TOPIC 1: What was the substance on Kenny Rogers’ hand?

Jimmy Greenfield: Oven-roasted chicken.

Phillip Thompson: I’m stumped. If it were Bobby Jenks, I’d go with gravy.

Leo Ebersole: Seeing as he was pitching in Detroit, I’m going with “cockroach remains.”

Whizzer: Definitely pine tar. Or butterscotch. I could go either way.

Bag Boy: The pulverized remnants of Sammy Sosa’s corked bat.

TOPIC 2: What’s with all the head injuries in sports lately?

Jimmy Greenfield: Due to the miracle of evolution, the skull is turning into a soft pretzel.

Phillip Thompson: I see a scheme to sell an Excedrin sponsorship.

Leo Ebersole: Could you please repeat the question slowly and at a lower volume?

Whizzer: It’s a latent side effect of athletes’ heads becoming too big. T.O.’s due any day now.

Bag Boy: The chance of your head getting hurt decreases if it’s always attached to a pillow.

TOPIC 3: Is there ever a good reason to lift a kicker onto your shoulders?

Jimmy Greenfield: If the kicker is a Rockette.

Phillip Thompson: Depends. How close is the nearest lake?

Leo Ebersole: Not if that kicker is Sebastian Janikowski.

Whizzer: On those rare occasions when a member of the Russian track team has forgotten her fur stole.

Bag Boy: I do it for Robbie Gould whenever he goes grocery shopping.

TOPIC 4: Scavenger hunt: Find an obscure Chicago team and tell us about it.

Jimmy Greenfield: The Lost Briskman. An Oak Park softball team with a really crappy third baseman.

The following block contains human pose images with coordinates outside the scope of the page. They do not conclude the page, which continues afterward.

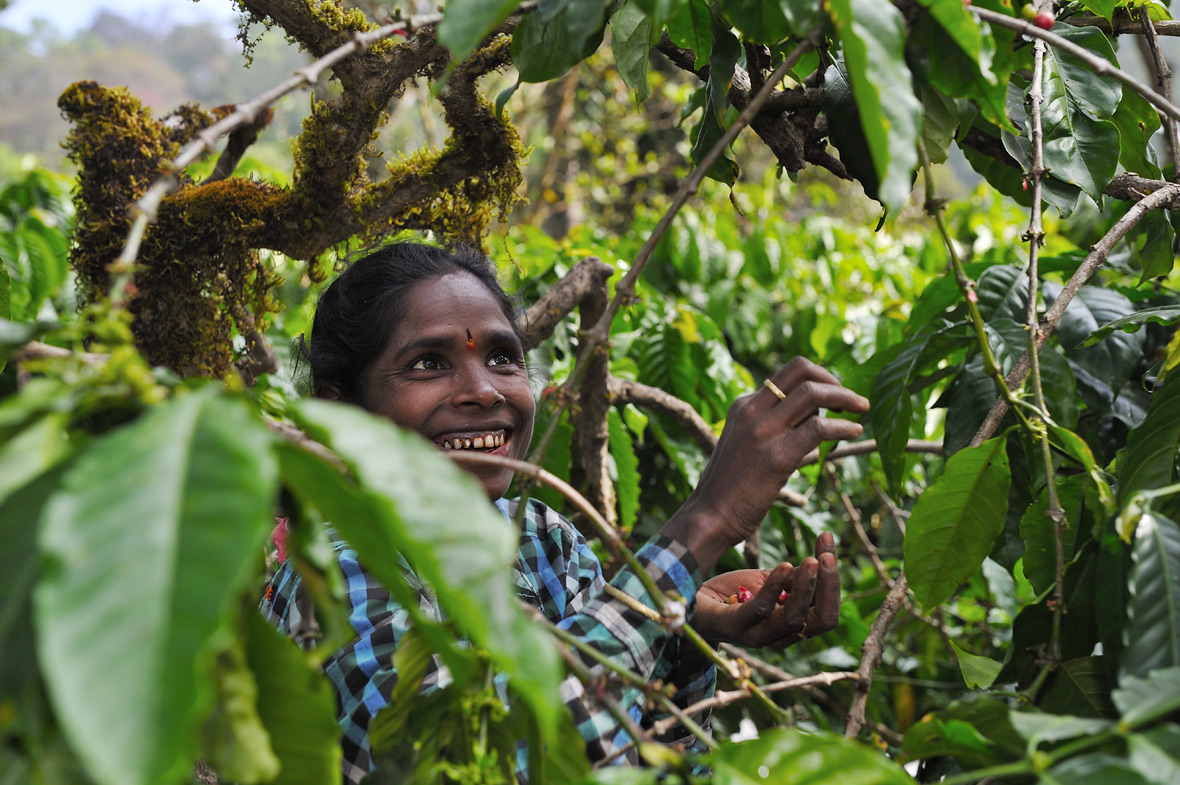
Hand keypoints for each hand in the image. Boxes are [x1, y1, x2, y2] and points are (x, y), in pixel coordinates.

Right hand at [683, 358, 867, 560]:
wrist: (709, 517)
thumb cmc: (731, 488)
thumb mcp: (746, 445)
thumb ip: (774, 428)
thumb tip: (813, 421)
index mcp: (744, 405)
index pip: (788, 372)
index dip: (819, 375)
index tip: (835, 391)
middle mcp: (752, 411)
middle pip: (802, 371)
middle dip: (835, 380)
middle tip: (854, 400)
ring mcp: (763, 432)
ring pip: (814, 394)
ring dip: (846, 398)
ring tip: (862, 411)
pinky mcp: (777, 456)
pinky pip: (820, 428)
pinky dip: (844, 427)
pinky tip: (855, 432)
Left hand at [691, 532, 840, 648]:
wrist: (690, 600)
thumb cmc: (732, 591)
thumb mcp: (768, 581)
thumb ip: (793, 576)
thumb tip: (821, 557)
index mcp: (793, 625)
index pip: (826, 609)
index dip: (833, 580)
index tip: (828, 541)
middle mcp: (780, 635)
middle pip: (821, 620)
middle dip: (829, 587)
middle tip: (828, 556)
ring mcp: (757, 635)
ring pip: (795, 618)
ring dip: (807, 587)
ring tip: (812, 560)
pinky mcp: (734, 626)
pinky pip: (761, 609)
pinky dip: (775, 588)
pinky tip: (784, 566)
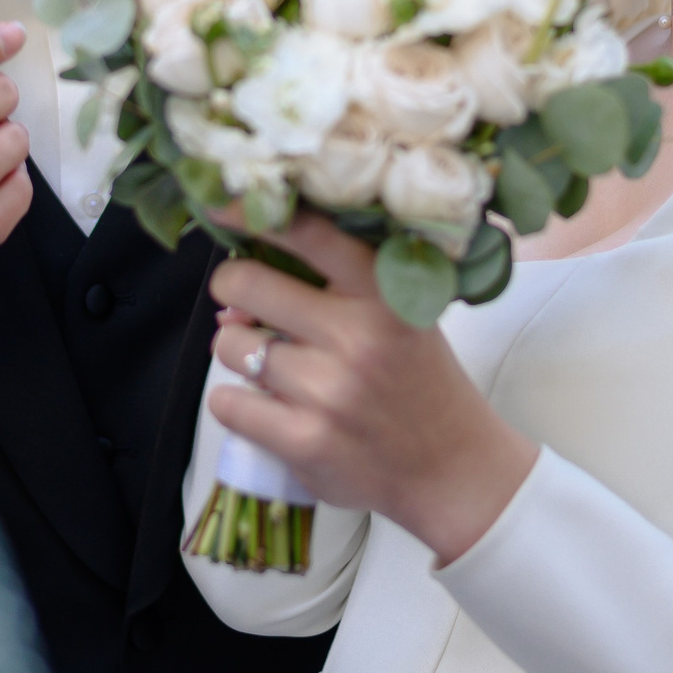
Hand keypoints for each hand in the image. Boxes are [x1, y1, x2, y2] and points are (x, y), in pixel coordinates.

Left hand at [207, 212, 536, 564]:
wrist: (451, 468)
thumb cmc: (416, 380)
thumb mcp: (397, 315)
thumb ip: (329, 291)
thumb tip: (235, 294)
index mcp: (384, 293)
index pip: (309, 234)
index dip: (254, 213)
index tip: (221, 205)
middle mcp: (356, 337)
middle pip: (246, 285)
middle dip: (231, 289)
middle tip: (243, 304)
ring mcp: (328, 392)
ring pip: (230, 345)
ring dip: (236, 350)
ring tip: (268, 364)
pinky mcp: (305, 442)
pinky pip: (228, 403)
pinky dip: (235, 402)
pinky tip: (265, 405)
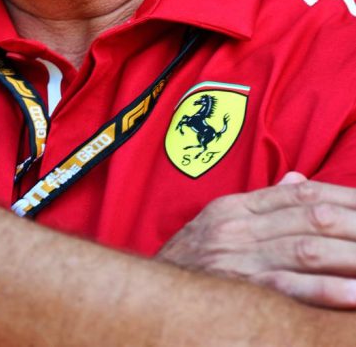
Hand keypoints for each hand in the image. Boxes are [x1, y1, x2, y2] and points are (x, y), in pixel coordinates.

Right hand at [158, 173, 355, 308]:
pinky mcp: (238, 291)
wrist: (145, 298)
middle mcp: (238, 228)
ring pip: (308, 249)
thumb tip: (301, 182)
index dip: (344, 196)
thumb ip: (263, 203)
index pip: (302, 193)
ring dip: (352, 255)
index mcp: (237, 207)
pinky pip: (288, 289)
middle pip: (312, 217)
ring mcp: (237, 259)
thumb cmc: (189, 264)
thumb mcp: (219, 223)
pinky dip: (326, 291)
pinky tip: (354, 294)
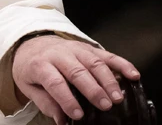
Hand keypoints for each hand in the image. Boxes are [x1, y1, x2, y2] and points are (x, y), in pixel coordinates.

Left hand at [12, 34, 140, 123]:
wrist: (32, 44)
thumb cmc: (32, 68)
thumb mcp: (28, 86)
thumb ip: (45, 102)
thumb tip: (61, 120)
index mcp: (40, 64)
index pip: (55, 82)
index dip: (67, 99)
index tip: (78, 115)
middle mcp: (59, 54)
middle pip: (77, 71)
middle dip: (92, 89)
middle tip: (105, 106)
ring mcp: (75, 49)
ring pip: (94, 63)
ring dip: (108, 80)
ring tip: (117, 97)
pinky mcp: (88, 48)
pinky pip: (107, 54)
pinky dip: (122, 64)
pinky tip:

Phillip Thompson: The Rockstars of the ABA, although I’m having trouble verifying that the ABA exists.

Leo Ebersole: I give you the Chicago Machine, because it never hurts to get on a lacrosse player’s good side.

Whizzer: The Machine went 0-12 in Major League Lacrosse, so they’re a legitimate Chicago team.

Bag Boy: The Force women’s football team plays two Detroit teams four times a year. I am in love.

TOPIC 5: When is it OK for an athlete to call himself the best ever?

Jimmy Greenfield: When the athlete wants to invite endless criticism and embarrass himself and his family.

Phillip Thompson: When he just invented the sport.

Leo Ebersole: When 1) it’s televised and 2) the athlete is referring to himself in the third person while doing it.

Whizzer: Was that Roger Federer yapping about himself again? That’s why we call him “Swiss Miss.”

Bag Boy: That just means he’s ripe for me to bring him crashing back to Earth.